Stored data entries

□ □ □ □

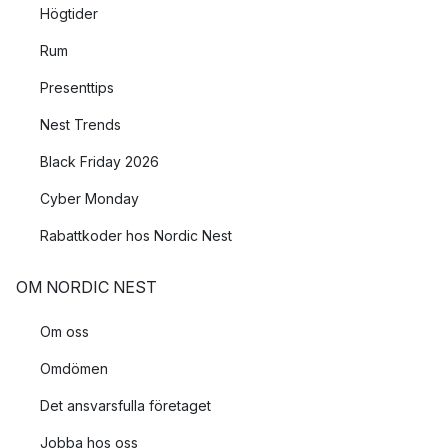
Högtider
Rum
Presenttips
Nest Trends
Black Friday 2026
Cyber Monday
Rabattkoder hos Nordic Nest
OM NORDIC NEST
Om oss
Omdömen
Det ansvarsfulla företaget
Jobba hos oss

□ □ □ □

WHAT YOU HAVE TO DO
For each line above, output its wording exactly and leave out any picture.

TASK OUTPUT
Högtider
Rum
Presenttips
Nest Trends
Black Friday 2026
Cyber Monday
Rabattkoder hos Nordic Nest
OM NORDIC NEST
Om oss
Omdömen
Det ansvarsfulla företaget
Jobba hos oss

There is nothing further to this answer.